Quantum Non-demolition Detection of Single Microwave Photons in a Circuit

TL;DR

This paper demonstrates a quantum non-demolition (QND) detection scheme for microwave photons in superconducting circuits, enabling repeated, non-destructive photon number measurements with high selectivity, crucial for quantum information processing.

Contribution

It introduces a novel QND detector that maps photon number onto a qubit state using single-shot measurements, achieving 90% QND fidelity and high photon number selectivity.

Findings

Achieves 90% QND measurement fidelity.

Demonstrates selective sensitivity to specific photon number states.

Enables monitoring of photon-based quantum memories.

Abstract

Thorough control of quantum measurement is key to the development of quantum information technologies.
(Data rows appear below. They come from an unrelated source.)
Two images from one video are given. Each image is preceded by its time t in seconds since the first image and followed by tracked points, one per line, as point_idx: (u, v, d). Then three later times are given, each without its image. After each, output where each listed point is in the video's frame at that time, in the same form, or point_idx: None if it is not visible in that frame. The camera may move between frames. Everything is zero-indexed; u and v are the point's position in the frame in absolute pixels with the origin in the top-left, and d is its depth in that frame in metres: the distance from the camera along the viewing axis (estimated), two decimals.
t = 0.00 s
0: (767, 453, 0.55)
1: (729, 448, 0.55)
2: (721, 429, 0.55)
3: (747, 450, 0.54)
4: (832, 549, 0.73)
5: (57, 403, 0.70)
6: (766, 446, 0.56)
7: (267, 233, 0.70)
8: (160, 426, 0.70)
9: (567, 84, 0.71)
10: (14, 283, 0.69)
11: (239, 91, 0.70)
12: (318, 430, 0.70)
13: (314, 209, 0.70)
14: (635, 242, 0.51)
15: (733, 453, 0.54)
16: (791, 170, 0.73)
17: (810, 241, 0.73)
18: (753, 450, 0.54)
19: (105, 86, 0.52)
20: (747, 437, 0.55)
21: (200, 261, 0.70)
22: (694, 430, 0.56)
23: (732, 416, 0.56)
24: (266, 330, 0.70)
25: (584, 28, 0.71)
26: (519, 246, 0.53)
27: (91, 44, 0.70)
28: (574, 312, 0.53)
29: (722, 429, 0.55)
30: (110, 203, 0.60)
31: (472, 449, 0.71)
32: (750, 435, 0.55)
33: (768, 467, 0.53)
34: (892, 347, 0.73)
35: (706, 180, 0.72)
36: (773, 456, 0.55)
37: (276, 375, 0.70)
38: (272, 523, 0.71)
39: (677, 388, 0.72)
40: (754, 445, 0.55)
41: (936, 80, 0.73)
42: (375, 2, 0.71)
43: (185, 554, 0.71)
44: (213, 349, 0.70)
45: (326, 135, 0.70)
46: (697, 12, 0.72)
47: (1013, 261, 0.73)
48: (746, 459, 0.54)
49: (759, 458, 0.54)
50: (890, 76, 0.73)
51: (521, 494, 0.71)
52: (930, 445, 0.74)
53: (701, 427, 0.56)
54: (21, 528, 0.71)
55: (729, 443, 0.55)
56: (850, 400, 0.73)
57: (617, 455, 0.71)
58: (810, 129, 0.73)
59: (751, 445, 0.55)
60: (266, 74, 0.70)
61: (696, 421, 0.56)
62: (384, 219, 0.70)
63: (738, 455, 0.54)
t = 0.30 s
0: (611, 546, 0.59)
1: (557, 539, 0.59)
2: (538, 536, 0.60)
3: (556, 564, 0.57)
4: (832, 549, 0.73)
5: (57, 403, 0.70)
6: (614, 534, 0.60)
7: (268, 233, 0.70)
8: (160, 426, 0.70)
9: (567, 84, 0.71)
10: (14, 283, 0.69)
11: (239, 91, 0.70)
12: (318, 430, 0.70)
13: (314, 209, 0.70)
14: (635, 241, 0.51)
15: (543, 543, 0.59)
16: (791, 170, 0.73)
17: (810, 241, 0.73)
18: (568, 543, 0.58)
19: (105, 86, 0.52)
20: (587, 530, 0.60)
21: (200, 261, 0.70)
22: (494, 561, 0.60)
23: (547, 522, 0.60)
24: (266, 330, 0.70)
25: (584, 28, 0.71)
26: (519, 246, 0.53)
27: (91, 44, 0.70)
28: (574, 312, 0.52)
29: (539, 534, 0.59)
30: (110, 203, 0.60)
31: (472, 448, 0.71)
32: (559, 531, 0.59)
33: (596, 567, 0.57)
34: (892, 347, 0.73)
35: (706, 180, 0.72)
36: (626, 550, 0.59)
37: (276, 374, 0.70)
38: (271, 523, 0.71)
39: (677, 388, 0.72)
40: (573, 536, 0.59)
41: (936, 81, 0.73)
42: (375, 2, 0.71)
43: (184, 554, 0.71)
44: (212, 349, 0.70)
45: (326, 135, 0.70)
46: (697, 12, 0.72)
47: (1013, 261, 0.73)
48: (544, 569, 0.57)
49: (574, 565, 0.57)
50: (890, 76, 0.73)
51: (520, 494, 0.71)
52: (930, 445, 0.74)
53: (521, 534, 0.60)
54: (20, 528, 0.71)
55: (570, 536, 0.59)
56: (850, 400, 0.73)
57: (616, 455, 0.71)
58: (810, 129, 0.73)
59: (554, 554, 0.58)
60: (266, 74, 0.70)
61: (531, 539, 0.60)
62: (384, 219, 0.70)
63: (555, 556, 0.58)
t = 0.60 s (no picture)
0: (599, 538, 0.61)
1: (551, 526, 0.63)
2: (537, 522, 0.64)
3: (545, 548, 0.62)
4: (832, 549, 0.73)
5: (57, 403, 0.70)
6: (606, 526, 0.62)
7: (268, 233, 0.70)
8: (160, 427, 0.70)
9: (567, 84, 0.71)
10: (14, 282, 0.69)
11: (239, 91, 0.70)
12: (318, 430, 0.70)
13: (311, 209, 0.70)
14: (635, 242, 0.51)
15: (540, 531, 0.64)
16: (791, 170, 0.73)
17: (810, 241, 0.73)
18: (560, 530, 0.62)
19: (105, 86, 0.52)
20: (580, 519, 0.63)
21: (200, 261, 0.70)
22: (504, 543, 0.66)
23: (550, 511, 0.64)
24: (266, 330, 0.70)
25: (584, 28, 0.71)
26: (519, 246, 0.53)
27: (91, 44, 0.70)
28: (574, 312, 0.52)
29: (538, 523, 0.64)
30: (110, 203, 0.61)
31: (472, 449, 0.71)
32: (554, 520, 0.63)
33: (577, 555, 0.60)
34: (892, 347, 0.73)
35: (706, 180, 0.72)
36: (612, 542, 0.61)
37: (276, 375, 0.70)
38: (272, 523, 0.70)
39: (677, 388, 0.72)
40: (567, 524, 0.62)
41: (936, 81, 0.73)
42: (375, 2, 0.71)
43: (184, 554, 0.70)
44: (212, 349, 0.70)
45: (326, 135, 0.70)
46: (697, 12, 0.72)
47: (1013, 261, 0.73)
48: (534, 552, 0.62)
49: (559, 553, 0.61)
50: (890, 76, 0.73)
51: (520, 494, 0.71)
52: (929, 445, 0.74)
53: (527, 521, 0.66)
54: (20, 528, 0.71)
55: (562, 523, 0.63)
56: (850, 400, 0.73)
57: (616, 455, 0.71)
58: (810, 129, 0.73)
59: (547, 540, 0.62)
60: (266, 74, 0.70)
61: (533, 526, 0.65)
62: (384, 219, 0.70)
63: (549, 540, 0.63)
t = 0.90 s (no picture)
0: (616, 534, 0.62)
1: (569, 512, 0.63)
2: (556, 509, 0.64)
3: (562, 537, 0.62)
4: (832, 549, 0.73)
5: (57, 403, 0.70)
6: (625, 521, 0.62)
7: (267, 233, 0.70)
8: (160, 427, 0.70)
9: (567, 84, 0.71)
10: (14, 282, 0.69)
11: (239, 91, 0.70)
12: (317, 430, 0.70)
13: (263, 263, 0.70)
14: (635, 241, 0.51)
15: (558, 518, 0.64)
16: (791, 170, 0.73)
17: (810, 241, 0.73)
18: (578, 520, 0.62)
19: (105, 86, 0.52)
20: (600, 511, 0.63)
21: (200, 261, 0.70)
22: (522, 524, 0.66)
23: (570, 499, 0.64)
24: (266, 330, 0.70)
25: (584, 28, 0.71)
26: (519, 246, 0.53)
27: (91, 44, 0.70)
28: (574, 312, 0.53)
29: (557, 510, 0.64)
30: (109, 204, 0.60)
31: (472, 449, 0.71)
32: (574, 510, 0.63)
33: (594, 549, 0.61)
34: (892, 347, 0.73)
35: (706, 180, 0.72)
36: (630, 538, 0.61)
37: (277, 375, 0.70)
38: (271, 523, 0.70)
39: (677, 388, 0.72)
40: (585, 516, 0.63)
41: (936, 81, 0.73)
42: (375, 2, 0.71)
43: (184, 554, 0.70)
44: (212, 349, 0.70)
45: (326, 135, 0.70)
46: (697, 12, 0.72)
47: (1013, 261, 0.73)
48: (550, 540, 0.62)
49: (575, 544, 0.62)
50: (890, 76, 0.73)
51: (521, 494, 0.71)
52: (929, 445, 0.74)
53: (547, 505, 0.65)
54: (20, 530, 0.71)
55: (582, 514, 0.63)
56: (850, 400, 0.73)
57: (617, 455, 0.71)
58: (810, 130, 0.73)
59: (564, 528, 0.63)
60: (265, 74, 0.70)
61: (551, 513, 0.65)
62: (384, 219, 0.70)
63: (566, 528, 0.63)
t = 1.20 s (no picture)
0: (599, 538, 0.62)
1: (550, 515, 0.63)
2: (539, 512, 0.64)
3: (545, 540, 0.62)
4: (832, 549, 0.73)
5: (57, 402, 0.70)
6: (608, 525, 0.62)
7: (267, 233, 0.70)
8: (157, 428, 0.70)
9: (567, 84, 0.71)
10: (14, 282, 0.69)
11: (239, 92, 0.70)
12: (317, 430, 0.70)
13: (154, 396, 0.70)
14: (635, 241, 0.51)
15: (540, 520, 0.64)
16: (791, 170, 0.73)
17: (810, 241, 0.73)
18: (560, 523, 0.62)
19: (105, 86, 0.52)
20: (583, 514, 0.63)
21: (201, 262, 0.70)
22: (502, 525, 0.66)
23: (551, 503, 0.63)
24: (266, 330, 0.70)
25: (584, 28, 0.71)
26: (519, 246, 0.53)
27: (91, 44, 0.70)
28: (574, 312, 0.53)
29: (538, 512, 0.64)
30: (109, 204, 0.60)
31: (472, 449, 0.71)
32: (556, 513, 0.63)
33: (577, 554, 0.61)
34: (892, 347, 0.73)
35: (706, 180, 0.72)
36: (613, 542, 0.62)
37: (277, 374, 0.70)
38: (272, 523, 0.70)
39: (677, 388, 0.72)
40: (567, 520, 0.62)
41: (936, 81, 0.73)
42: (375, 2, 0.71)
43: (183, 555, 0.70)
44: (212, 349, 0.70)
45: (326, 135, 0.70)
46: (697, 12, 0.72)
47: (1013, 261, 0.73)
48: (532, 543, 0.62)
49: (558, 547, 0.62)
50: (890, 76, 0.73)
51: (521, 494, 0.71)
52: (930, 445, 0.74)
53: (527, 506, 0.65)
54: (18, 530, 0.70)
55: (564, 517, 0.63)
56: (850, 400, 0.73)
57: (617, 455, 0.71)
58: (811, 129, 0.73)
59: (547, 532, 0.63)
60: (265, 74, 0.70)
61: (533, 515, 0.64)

Many measurements are destructive, removing more information from the system than they obtain. Quantum non-demolition (QND) measurements allow repeated measurements that give the same eigenvalue. They could be used for several quantum information processing tasks such as error correction, preparation by measurement, and one-way quantum computing. Achieving QND measurements of photons is especially challenging because the detector must be completely transparent to the photons while still acquiring information about them. Recent progress in manipulating microwave photons in superconducting circuits has increased demand for a QND detector which operates in the gigahertz frequency range. Here we demonstrate a QND detection scheme which measures the number of photons inside a high quality-factor microwave cavity on a chip. This scheme maps a photon number onto a qubit state in a single-shot via qubit-photon logic gates. We verify the operation of the device by analyzing the average correlations of repeated measurements, and show that it is 90% QND. It differs from previously reported detectors because its sensitivity is strongly selective to chosen photon number states. This scheme could be used to monitor the state of a photon-based memory in a quantum computer.